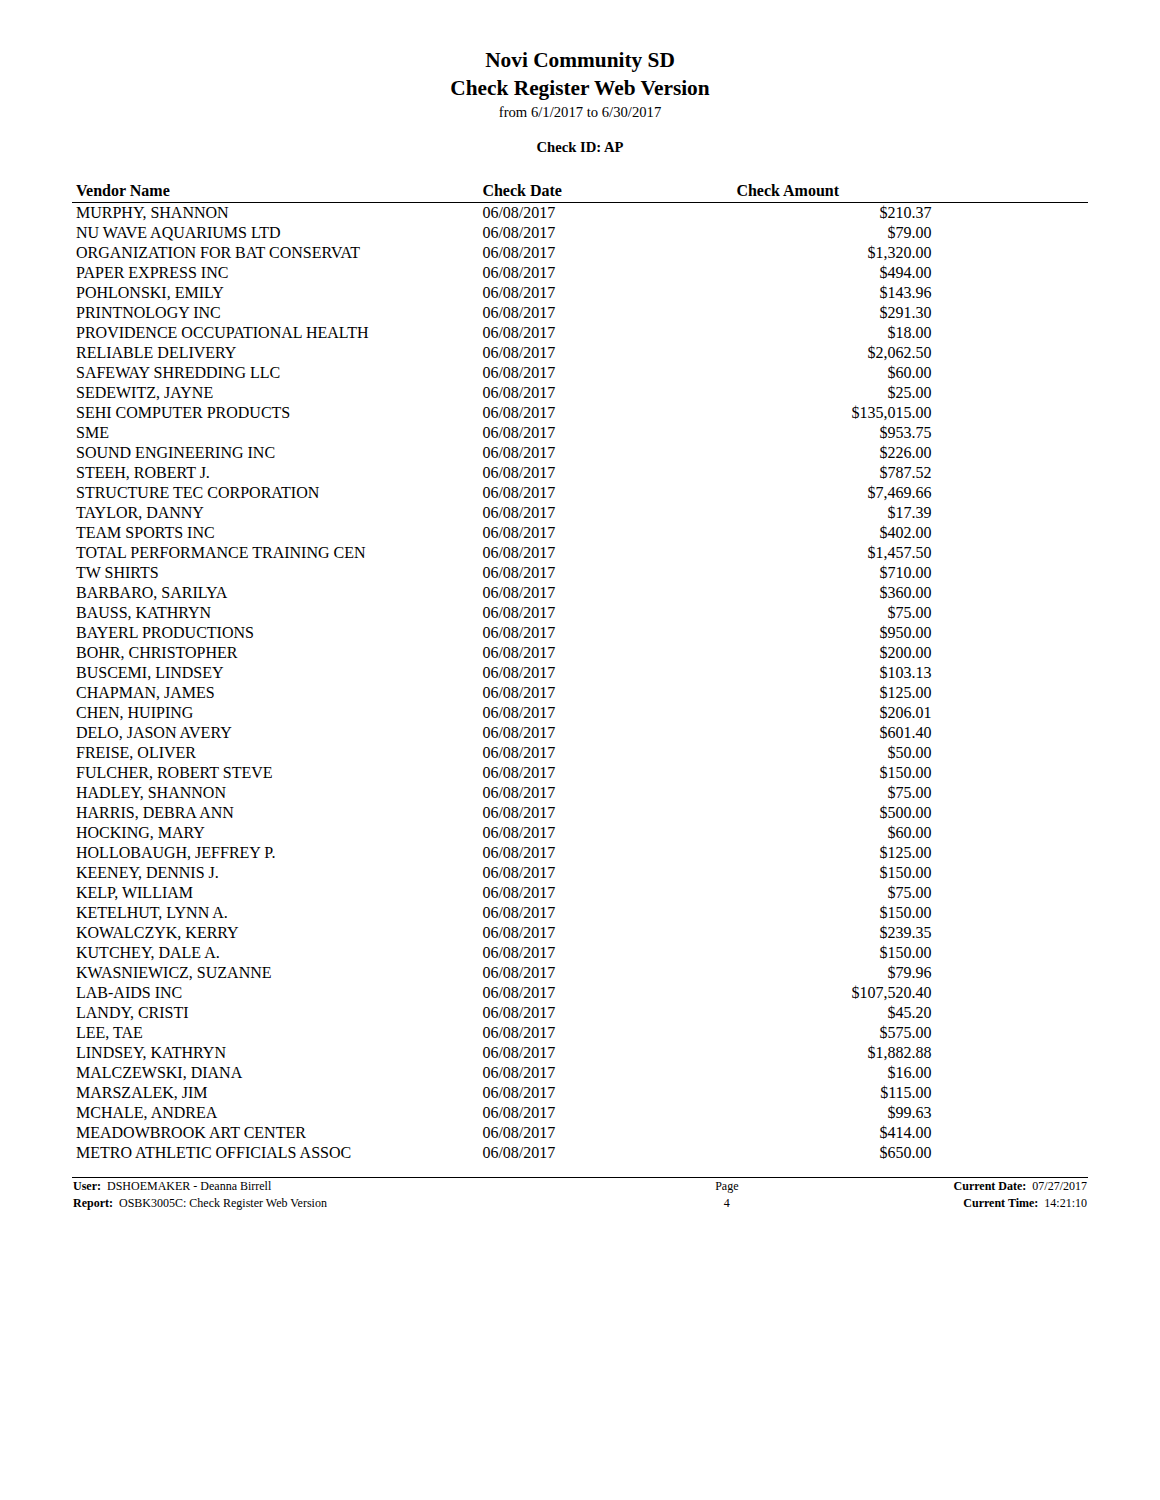Novi Community SD
Check Register Web Version
from 6/1/2017 to 6/30/2017
Check ID: AP
| Vendor Name | Check Date | Check Amount | |
| --- | --- | --- | --- |
| MURPHY, SHANNON | 06/08/2017 | $210.37 | |
| NU WAVE AQUARIUMS LTD | 06/08/2017 | $79.00 | |
| ORGANIZATION FOR BAT CONSERVAT | 06/08/2017 | $1,320.00 | |
| PAPER EXPRESS INC | 06/08/2017 | $494.00 | |
| POHLONSKI, EMILY | 06/08/2017 | $143.96 | |
| PRINTNOLOGY INC | 06/08/2017 | $291.30 | |
| PROVIDENCE OCCUPATIONAL HEALTH | 06/08/2017 | $18.00 | |
| RELIABLE DELIVERY | 06/08/2017 | $2,062.50 | |
| SAFEWAY SHREDDING LLC | 06/08/2017 | $60.00 | |
| SEDEWITZ, JAYNE | 06/08/2017 | $25.00 | |
| SEHI COMPUTER PRODUCTS | 06/08/2017 | $135,015.00 | |
| SME | 06/08/2017 | $953.75 | |
| SOUND ENGINEERING INC | 06/08/2017 | $226.00 | |
| STEEH, ROBERT J. | 06/08/2017 | $787.52 | |
| STRUCTURE TEC CORPORATION | 06/08/2017 | $7,469.66 | |
| TAYLOR, DANNY | 06/08/2017 | $17.39 | |
| TEAM SPORTS INC | 06/08/2017 | $402.00 | |
| TOTAL PERFORMANCE TRAINING CEN | 06/08/2017 | $1,457.50 | |
| TW SHIRTS | 06/08/2017 | $710.00 | |
| BARBARO, SARILYA | 06/08/2017 | $360.00 | |
| BAUSS, KATHRYN | 06/08/2017 | $75.00 | |
| BAYERL PRODUCTIONS | 06/08/2017 | $950.00 | |
| BOHR, CHRISTOPHER | 06/08/2017 | $200.00 | |
| BUSCEMI, LINDSEY | 06/08/2017 | $103.13 | |
| CHAPMAN, JAMES | 06/08/2017 | $125.00 | |
| CHEN, HUIPING | 06/08/2017 | $206.01 | |
| DELO, JASON AVERY | 06/08/2017 | $601.40 | |
| FREISE, OLIVER | 06/08/2017 | $50.00 | |
| FULCHER, ROBERT STEVE | 06/08/2017 | $150.00 | |
| HADLEY, SHANNON | 06/08/2017 | $75.00 | |
| HARRIS, DEBRA ANN | 06/08/2017 | $500.00 | |
| HOCKING, MARY | 06/08/2017 | $60.00 | |
| HOLLOBAUGH, JEFFREY P. | 06/08/2017 | $125.00 | |
| KEENEY, DENNIS J. | 06/08/2017 | $150.00 | |
| KELP, WILLIAM | 06/08/2017 | $75.00 | |
| KETELHUT, LYNN A. | 06/08/2017 | $150.00 | |
| KOWALCZYK, KERRY | 06/08/2017 | $239.35 | |
| KUTCHEY, DALE A. | 06/08/2017 | $150.00 | |
| KWASNIEWICZ, SUZANNE | 06/08/2017 | $79.96 | |
| LAB-AIDS INC | 06/08/2017 | $107,520.40 | |
| LANDY, CRISTI | 06/08/2017 | $45.20 | |
| LEE, TAE | 06/08/2017 | $575.00 | |
| LINDSEY, KATHRYN | 06/08/2017 | $1,882.88 | |
| MALCZEWSKI, DIANA | 06/08/2017 | $16.00 | |
| MARSZALEK, JIM | 06/08/2017 | $115.00 | |
| MCHALE, ANDREA | 06/08/2017 | $99.63 | |
| MEADOWBROOK ART CENTER | 06/08/2017 | $414.00 | |
| METRO ATHLETIC OFFICIALS ASSOC | 06/08/2017 | $650.00 | |
| User: DSHOEMAKER - Deanna Birrell | Page | Current Date: 07/27/2017 |
| Report: OSBK3005C: Check Register Web Version | 4 | Current Time: 14:21:10 |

▸ **YOUR OBJECTIVE**: Search the records for the word "Version". Copy every line that has it.

▸ **EXERCISE RESULT**:
Check Register Web Version
| Report: OSBK3005C: Check Register Web Version | 4 | Current Time: 14:21:10 |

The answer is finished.